> _WHAT YOU WILL DO_: List each line of the data that holds the word "size".

-- Opening Marker --

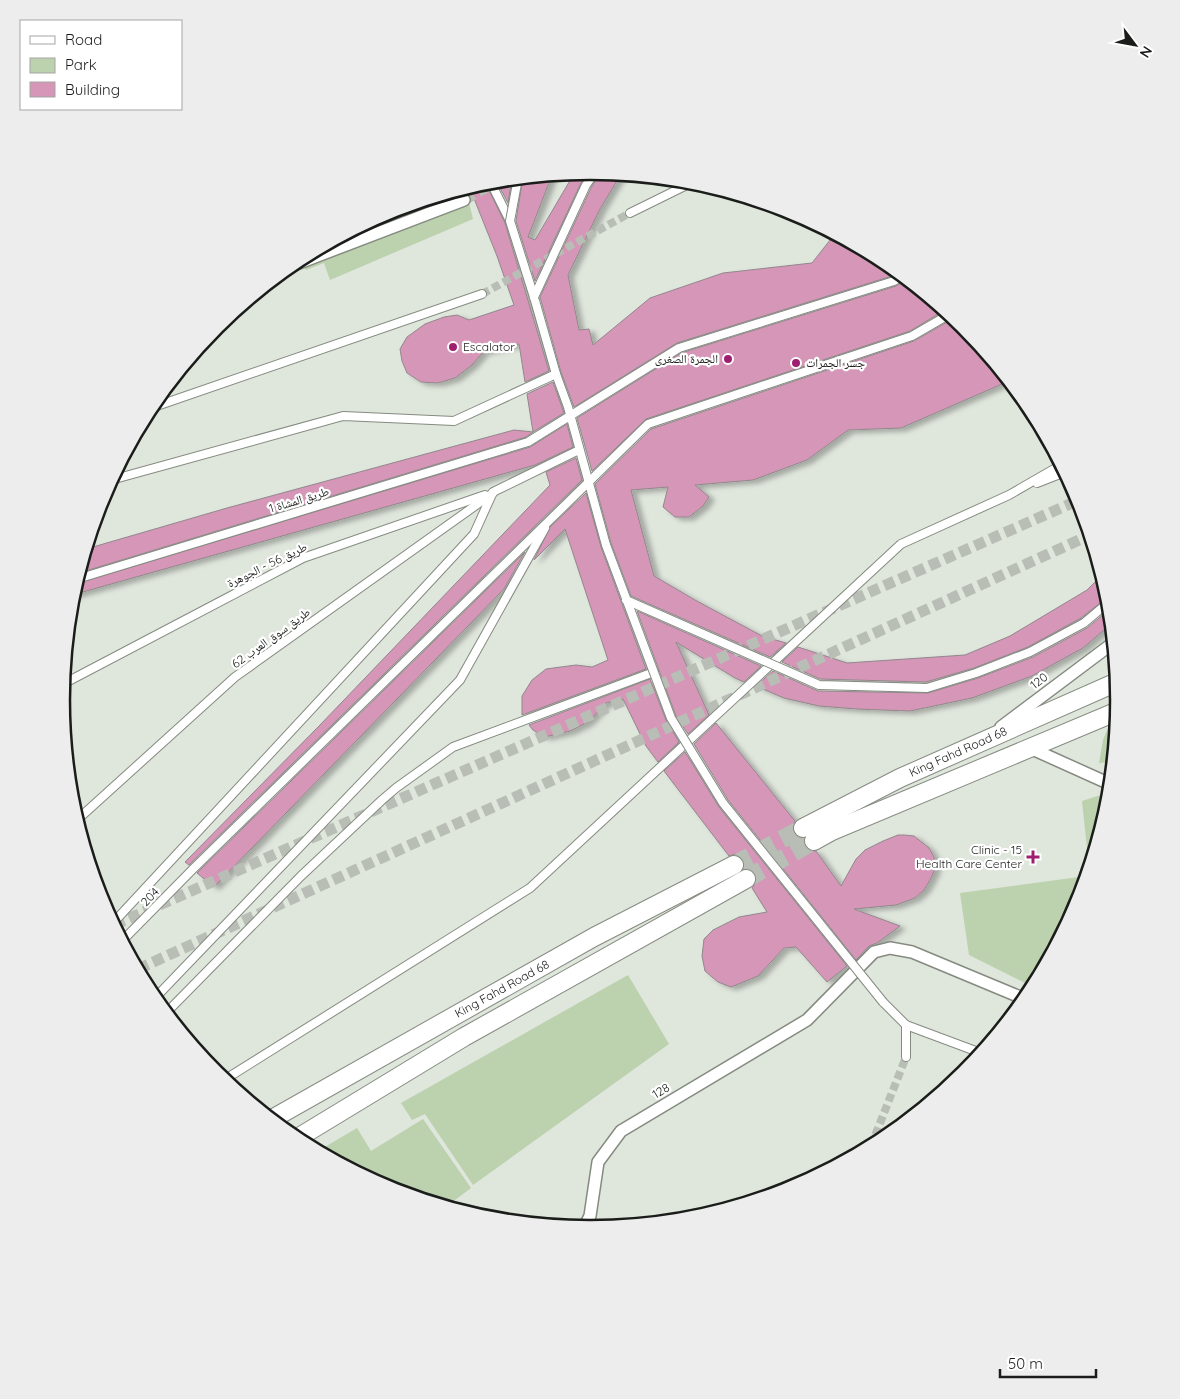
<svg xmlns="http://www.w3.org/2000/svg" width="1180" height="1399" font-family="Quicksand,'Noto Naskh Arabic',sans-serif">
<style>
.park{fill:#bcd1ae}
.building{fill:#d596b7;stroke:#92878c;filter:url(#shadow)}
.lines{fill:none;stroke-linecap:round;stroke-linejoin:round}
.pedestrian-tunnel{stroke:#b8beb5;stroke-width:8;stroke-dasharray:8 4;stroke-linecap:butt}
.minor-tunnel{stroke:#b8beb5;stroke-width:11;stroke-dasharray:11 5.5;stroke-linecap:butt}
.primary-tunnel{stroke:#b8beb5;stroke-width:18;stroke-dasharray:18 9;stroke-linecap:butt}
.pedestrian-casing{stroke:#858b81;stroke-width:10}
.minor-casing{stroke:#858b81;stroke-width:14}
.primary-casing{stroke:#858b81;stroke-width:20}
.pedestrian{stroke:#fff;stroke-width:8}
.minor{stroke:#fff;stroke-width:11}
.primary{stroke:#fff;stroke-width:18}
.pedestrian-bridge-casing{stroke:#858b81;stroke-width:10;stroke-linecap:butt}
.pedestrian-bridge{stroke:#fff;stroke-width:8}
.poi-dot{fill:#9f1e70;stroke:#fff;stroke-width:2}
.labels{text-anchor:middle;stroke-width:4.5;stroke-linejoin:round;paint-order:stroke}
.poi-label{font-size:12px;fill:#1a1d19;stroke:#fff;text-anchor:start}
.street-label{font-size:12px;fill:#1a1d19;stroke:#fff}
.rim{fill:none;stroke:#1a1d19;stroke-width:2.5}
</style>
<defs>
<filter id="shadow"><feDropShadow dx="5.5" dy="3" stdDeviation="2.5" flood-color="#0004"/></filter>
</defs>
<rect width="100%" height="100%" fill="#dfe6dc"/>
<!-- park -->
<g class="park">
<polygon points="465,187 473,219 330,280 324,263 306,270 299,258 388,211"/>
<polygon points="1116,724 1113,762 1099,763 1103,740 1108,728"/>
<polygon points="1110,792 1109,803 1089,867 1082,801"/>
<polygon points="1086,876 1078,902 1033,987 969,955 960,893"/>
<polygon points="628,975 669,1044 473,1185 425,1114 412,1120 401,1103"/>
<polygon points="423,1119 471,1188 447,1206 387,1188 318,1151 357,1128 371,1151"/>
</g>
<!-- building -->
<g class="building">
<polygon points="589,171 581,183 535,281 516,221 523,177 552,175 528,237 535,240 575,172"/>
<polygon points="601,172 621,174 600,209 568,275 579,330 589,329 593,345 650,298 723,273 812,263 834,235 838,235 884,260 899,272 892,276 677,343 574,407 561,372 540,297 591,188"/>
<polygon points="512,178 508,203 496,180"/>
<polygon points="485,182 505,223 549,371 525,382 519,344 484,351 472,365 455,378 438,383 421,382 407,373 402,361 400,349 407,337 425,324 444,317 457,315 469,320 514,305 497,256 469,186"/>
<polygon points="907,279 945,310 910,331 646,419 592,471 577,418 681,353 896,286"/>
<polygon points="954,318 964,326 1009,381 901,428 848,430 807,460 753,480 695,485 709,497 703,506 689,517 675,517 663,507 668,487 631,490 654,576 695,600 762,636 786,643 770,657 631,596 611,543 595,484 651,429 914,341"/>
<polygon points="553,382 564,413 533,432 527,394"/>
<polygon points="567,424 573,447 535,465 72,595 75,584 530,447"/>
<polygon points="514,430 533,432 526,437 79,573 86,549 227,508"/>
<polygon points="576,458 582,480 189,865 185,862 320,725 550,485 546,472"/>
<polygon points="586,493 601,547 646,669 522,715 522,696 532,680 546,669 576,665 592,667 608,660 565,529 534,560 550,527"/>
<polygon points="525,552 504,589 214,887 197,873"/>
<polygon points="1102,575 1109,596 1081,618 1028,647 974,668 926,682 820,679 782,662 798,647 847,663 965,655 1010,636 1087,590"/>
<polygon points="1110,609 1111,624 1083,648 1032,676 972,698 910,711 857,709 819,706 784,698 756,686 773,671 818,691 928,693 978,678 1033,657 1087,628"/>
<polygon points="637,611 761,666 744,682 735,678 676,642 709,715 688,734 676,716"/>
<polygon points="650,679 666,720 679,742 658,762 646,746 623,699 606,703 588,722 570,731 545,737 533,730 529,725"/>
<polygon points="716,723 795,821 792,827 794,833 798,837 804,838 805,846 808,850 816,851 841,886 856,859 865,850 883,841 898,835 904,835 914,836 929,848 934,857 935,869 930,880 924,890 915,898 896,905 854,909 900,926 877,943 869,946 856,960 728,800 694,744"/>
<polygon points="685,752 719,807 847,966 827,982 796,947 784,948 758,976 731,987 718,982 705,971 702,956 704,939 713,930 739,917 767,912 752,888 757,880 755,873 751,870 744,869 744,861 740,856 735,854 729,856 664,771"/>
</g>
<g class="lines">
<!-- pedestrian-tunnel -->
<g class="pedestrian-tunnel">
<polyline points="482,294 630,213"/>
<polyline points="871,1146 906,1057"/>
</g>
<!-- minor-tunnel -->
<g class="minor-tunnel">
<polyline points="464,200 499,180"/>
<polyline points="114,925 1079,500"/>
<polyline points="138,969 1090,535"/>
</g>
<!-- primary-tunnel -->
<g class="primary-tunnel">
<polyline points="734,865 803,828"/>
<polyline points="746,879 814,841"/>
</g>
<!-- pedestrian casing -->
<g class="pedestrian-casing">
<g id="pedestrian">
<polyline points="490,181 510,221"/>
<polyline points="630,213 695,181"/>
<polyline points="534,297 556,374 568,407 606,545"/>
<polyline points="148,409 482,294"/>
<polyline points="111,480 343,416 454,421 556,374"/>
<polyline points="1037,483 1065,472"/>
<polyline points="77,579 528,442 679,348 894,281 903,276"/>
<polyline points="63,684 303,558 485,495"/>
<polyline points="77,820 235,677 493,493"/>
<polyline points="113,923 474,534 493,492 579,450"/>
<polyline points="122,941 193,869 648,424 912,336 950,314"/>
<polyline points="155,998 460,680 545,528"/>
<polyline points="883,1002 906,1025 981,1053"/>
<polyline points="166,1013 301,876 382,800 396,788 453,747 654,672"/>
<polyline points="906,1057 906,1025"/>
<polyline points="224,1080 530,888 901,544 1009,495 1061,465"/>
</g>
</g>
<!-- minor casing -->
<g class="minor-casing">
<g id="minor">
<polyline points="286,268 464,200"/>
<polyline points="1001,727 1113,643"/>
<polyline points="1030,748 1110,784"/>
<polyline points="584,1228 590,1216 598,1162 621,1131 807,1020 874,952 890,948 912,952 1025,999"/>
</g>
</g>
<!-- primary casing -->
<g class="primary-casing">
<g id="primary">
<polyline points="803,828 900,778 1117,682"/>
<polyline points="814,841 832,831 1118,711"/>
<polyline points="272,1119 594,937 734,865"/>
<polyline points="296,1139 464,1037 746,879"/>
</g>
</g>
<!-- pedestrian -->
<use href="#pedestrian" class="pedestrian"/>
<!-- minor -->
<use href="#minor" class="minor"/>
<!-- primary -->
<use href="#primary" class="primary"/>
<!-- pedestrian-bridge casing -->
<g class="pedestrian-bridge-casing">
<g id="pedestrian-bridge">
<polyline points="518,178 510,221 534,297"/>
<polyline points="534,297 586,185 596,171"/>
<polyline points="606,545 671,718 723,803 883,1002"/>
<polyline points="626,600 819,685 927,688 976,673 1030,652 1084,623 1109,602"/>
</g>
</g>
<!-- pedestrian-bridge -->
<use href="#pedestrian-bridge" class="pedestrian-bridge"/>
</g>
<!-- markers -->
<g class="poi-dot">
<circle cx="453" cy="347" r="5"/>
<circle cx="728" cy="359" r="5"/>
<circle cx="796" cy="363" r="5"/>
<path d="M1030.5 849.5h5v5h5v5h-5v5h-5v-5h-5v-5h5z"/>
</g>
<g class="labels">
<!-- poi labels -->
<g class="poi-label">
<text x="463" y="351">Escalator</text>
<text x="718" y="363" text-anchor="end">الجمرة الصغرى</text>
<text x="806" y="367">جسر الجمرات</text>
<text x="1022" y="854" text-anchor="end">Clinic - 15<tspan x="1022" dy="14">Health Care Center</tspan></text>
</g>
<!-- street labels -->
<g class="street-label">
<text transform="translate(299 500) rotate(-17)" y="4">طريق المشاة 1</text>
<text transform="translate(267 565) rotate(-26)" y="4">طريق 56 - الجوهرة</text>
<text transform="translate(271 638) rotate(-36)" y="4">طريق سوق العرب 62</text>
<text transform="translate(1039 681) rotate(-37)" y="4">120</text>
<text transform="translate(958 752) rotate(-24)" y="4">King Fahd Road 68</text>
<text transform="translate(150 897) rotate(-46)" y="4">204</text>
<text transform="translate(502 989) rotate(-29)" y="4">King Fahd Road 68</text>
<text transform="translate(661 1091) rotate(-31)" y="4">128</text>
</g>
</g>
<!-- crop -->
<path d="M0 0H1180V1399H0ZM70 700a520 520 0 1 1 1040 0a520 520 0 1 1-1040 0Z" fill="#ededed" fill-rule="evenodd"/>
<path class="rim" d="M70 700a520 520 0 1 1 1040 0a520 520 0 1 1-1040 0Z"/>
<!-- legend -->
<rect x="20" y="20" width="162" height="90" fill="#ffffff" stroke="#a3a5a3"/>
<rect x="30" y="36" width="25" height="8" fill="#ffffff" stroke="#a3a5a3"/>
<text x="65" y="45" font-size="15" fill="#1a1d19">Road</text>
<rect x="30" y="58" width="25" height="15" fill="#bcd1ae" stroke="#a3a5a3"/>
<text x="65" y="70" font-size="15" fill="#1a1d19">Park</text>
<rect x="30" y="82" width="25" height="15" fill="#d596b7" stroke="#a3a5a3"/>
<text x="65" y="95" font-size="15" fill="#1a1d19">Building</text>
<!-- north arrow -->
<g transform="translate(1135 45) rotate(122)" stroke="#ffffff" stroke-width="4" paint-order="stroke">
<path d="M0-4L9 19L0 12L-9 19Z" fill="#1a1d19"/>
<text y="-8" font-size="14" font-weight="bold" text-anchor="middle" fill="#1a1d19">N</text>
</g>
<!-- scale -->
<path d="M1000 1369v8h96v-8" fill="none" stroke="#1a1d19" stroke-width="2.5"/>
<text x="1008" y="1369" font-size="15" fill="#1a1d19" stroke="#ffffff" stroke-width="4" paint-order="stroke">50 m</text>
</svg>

-- Closing Marker --

> _OUTPUT OF THE EXERCISE_:
.poi-label{font-size:12px;fill:#1a1d19;stroke:#fff;text-anchor:start}
.street-label{font-size:12px;fill:#1a1d19;stroke:#fff}
<text x="65" y="45" font-size="15" fill="#1a1d19">Road</text>
<text x="65" y="70" font-size="15" fill="#1a1d19">Park</text>
<text x="65" y="95" font-size="15" fill="#1a1d19">Building</text>
<text y="-8" font-size="14" font-weight="bold" text-anchor="middle" fill="#1a1d19">N</text>
<text x="1008" y="1369" font-size="15" fill="#1a1d19" stroke="#ffffff" stroke-width="4" paint-order="stroke">50 m</text>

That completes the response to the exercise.